La fermeture du passage de Guerguerat fait mal à l’économie de l’occupant marocain : Blumberg met le doigt sur la plaie

La fermeture du passage de Guerguerat fait mal à l’économie de l’occupant marocain : Blumberg met le doigt sur la plaie

La fermeture, depuis deux semaines, du « trou » de Guerguerat par les manifestants sahraouis donne un coup sérieux à l’économie du Maroc déjà chancelante à cause de la crise du coronavirus.

Cette faille représente la principale « route commerciale » du Makhzen vers l’Afrique de l’Ouest, selon l’agence Bloomberg. Elle était exploitée depuis des décennies. « En moyenne, 150 camions (transportant des marchandises et autres) la traversaient quotidiennement », indique la même source.

De l’aveu de responsables marocains, qui se sont exprimé sous couvert de l’anonymat, la protestation sahraouie à Guerguerat cause « des difficultés économiques » au royaume de Mohammed VI.
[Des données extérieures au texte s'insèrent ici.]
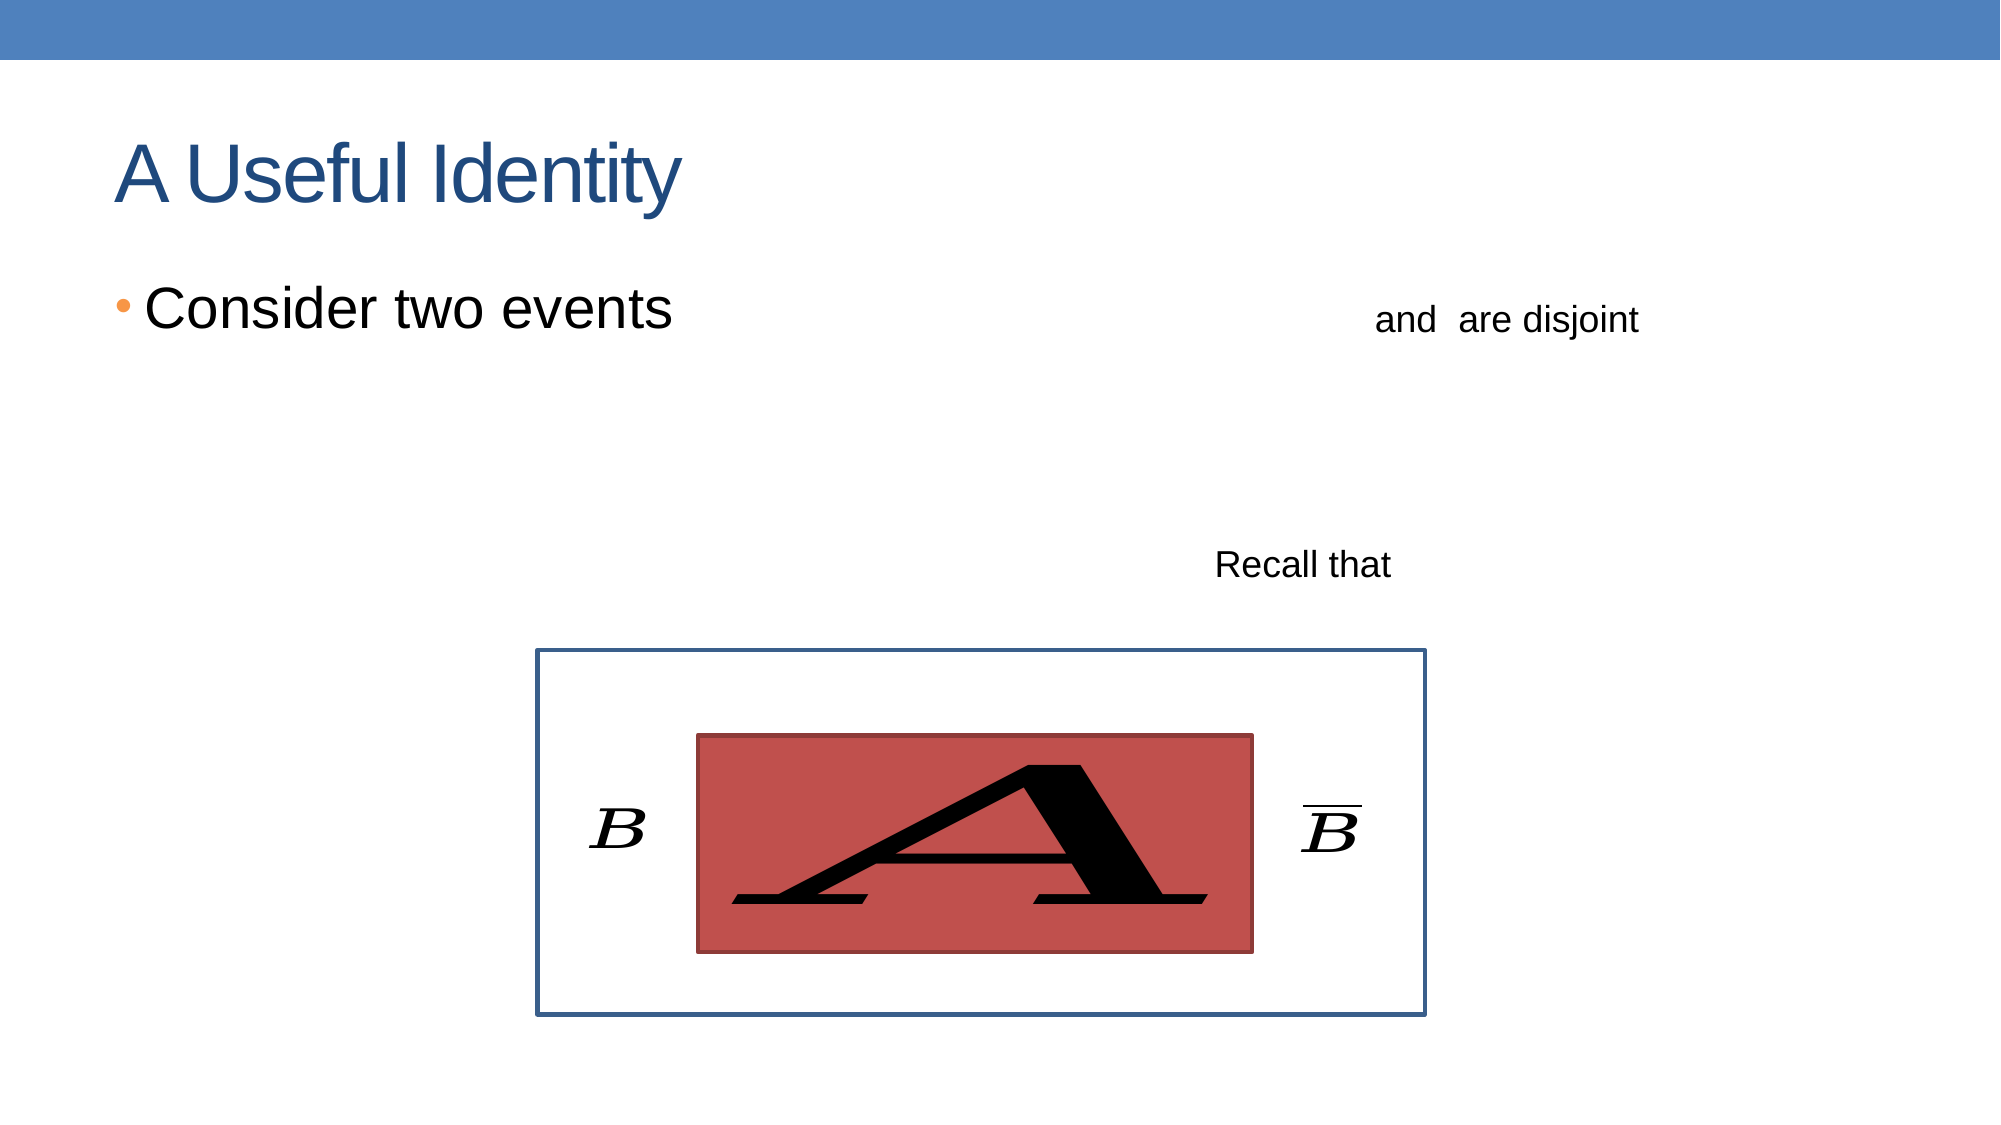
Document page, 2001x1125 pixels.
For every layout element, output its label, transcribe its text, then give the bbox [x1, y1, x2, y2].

title A Useful Identity [99, 87, 1900, 250]
text_box [535, 648, 1427, 1017]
Et pour cause, l’occupant pensait, bien avant la propagation de la pandémie de coronavirus, à investir massivement au Sahara occidental pour relancer son économie, en dépit de sa considération comme étant un territoire « non autonome ».
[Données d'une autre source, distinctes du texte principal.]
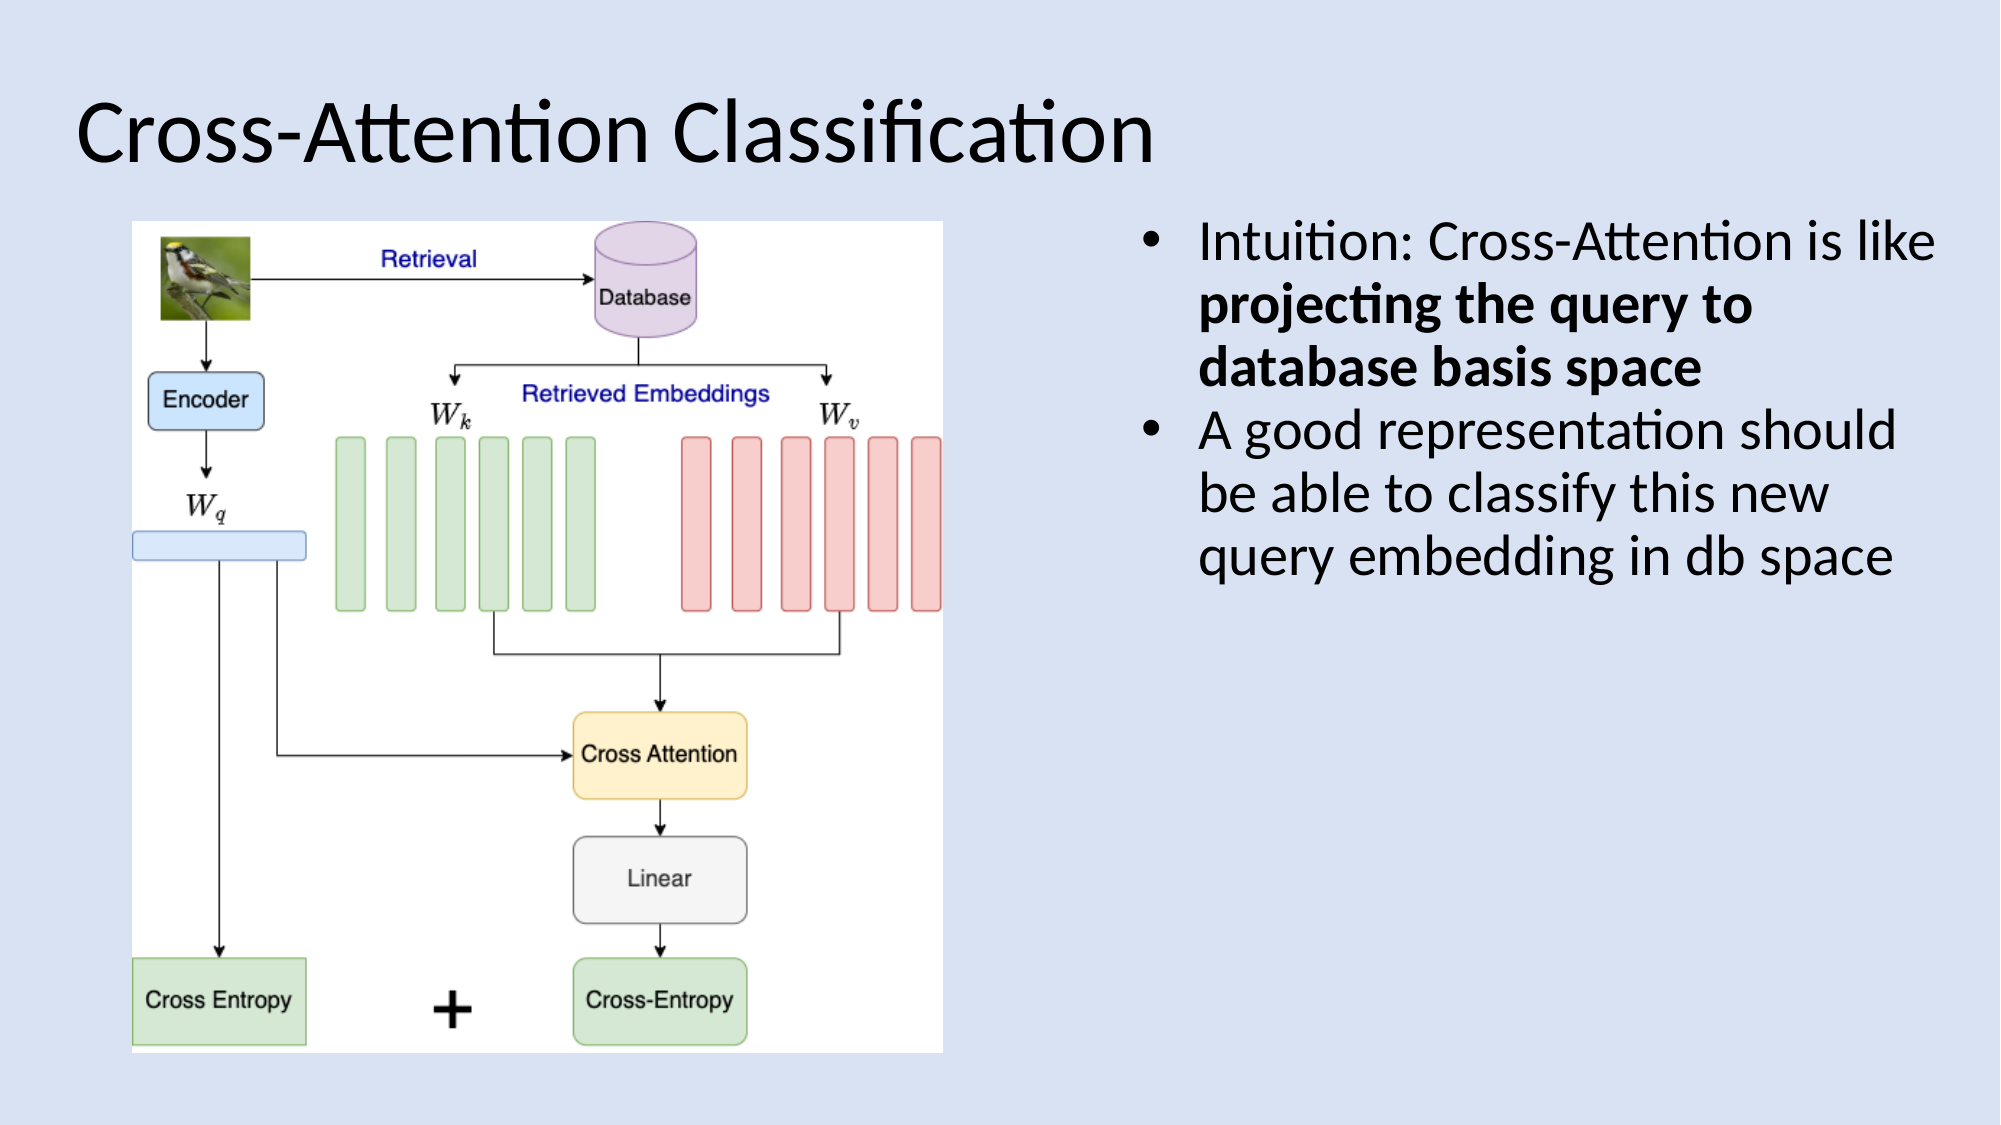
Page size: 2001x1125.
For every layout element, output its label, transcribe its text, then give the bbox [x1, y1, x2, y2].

list Intuition: Cross-Attention is like projecting the query to database basis space A good representation should be able to classify this new query embedding in db space [1108, 203, 1956, 1071]
picture [131, 221, 944, 1053]
title Cross-Attention Classification [61, 24, 1787, 242]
« Le Maroc, qui a connu une croissance économique anémique, avant même la Covid-19, a injecté des investissements dans le territoire. Il prévoyait un projet portuaire d’un milliard de dollars », détaille Bloomberg.
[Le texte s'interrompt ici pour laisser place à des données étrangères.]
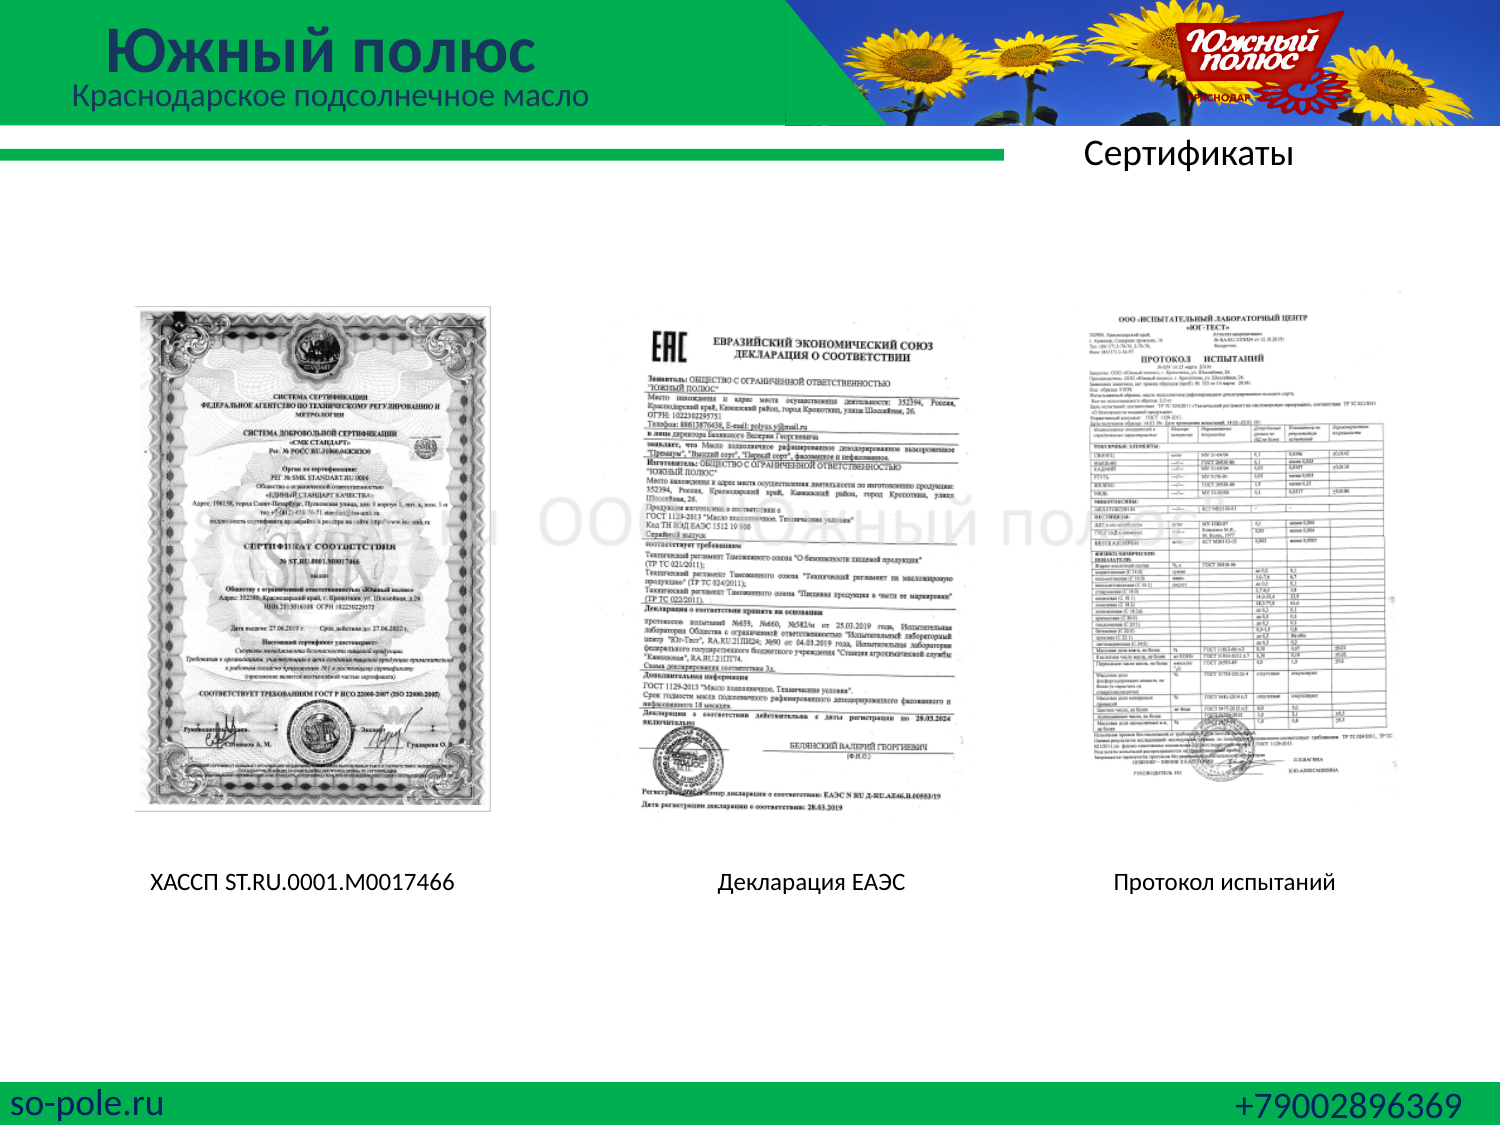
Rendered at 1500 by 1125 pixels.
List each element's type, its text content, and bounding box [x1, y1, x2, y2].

C’était sans compter sur le blocus des manifestants sahraouis qui a eu effet immédiat sur les exportations des produits agricoles marocains.

En représailles, le Maroc, avec l’aide de ses alliés, tente de poursuivre sa politique expansionniste en encourageant l’ouverture de consulats « fantoches » à Laâyoune et Dakhla, les deux plus grandes villes du Sahara occidental occupé.  Quitte à acheter ces reconnaissances…

Un scandale de corruption a d’ailleurs éclaboussé Lesego Makgothi, ancien ministre des Affaires étrangères du Lesotho. Ce dernier a été soudoyé par les services de Mohammed VI pour faire changer la position de son pays vis-à-vis du conflit au Sahara occidental.

« Makgothi est soupçonné d’avoir reçu des pots-de-vin de la part du gouvernement marocain pour changer unilatéralement la position inébranlable du Lesotho en faveur du droit du peuple sahraoui à l’autodétermination », a révélé mercredi dernier le journal Lesotho Times.

Droits dans leurs bottes, les manifestants sahraouis continuent de manifester quotidiennement en face des soldats marocains. Les thèses propagandistes du makhzen, cherchant à faire croire que le Maroc est souverain dans « son sahara », s’effondrent tel un château de cartes.